== Job ==
Copy out, word for word, the rows starting with the line that contains "Learn a selection" and going on through the line that contains "share our answers", including both of those lines.

== Collected data ==

=====

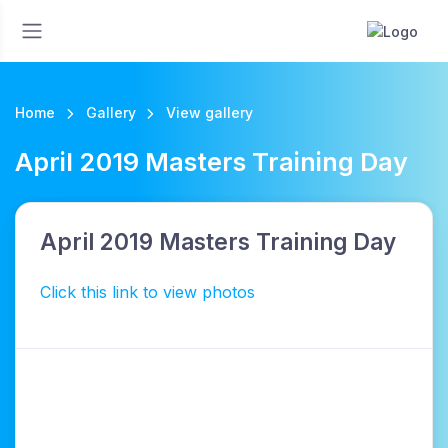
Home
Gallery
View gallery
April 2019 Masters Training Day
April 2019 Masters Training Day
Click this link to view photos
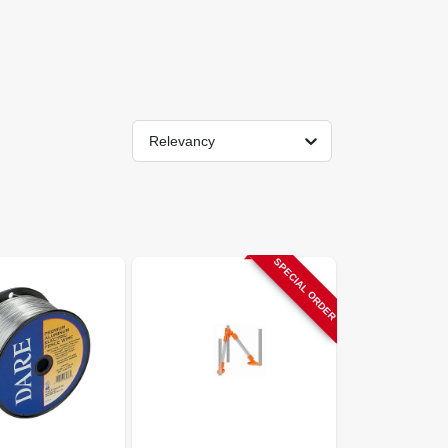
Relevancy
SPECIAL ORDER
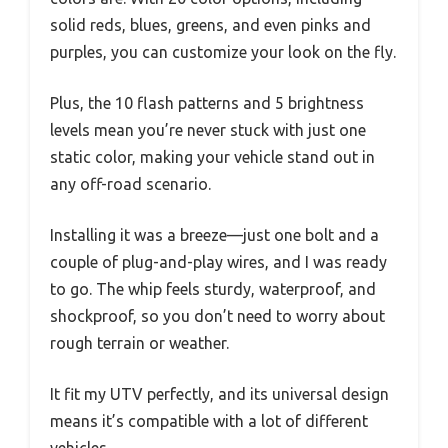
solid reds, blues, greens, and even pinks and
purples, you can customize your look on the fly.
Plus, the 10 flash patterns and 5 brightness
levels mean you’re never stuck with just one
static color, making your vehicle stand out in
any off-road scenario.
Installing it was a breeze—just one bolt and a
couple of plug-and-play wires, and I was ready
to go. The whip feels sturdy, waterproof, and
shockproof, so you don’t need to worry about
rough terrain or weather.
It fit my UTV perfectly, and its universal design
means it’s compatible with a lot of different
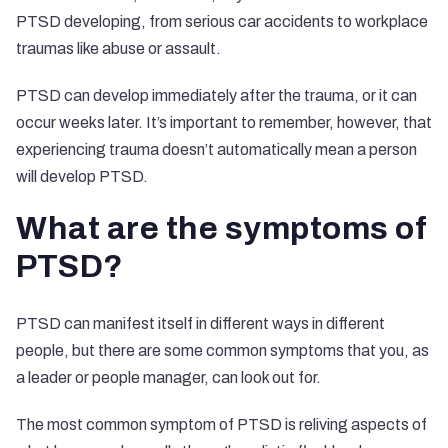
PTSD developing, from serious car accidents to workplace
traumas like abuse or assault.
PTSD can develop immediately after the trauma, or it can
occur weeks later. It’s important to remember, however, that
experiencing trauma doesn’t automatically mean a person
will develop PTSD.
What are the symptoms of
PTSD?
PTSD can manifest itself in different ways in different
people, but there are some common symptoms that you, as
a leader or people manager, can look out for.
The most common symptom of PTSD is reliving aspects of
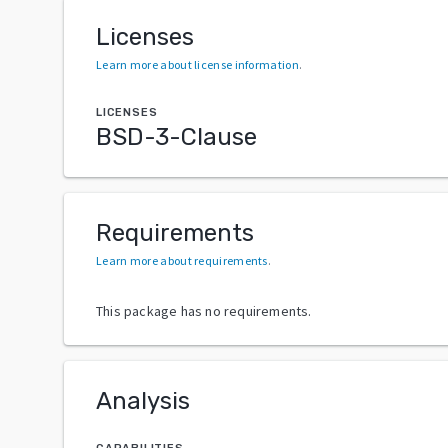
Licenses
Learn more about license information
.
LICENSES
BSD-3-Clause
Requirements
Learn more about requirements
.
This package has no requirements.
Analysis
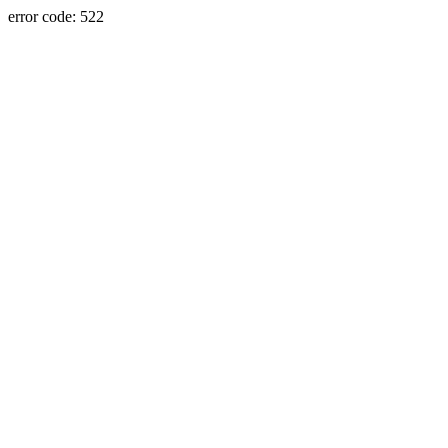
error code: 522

=====

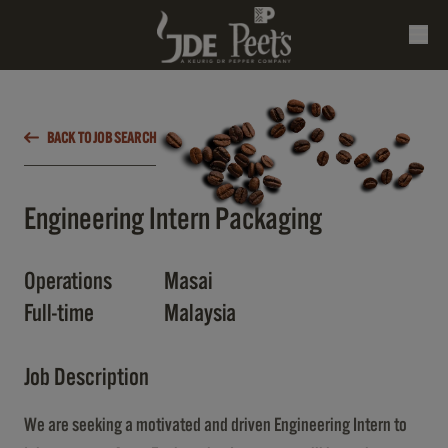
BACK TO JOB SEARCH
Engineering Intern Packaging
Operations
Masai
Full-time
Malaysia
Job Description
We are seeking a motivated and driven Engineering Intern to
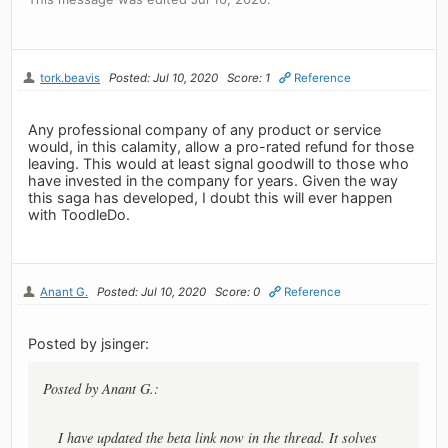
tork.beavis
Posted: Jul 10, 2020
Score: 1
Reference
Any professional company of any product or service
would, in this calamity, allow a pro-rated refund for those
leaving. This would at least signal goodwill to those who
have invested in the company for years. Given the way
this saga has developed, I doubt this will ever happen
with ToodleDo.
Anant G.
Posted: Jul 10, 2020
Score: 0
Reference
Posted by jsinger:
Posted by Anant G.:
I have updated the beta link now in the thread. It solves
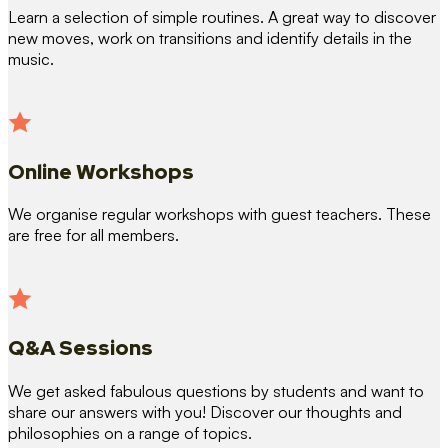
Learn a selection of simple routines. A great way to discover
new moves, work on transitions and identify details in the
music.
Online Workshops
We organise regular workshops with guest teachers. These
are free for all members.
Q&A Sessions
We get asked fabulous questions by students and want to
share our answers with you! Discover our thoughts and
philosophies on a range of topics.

=====

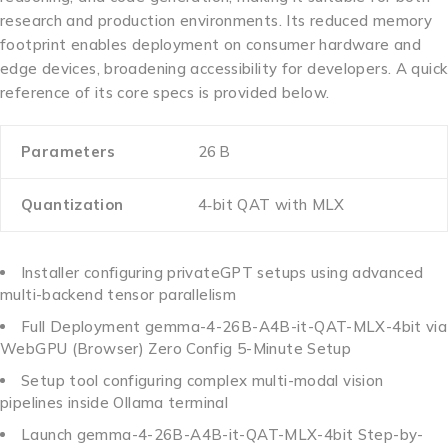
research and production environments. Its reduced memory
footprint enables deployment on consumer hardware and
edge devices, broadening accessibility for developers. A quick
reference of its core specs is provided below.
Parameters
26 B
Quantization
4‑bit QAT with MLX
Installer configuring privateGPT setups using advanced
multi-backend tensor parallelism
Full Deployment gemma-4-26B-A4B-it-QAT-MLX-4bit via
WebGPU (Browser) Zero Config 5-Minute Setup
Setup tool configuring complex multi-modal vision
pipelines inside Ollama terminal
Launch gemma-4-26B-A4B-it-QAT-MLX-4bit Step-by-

=====

== Answer area ==
Learn a selection of simple routines. A great way to discover
new moves, work on transitions and identify details in the
music.
Online Workshops
We organise regular workshops with guest teachers. These
are free for all members.
Q&A Sessions
We get asked fabulous questions by students and want to
share our answers with you! Discover our thoughts and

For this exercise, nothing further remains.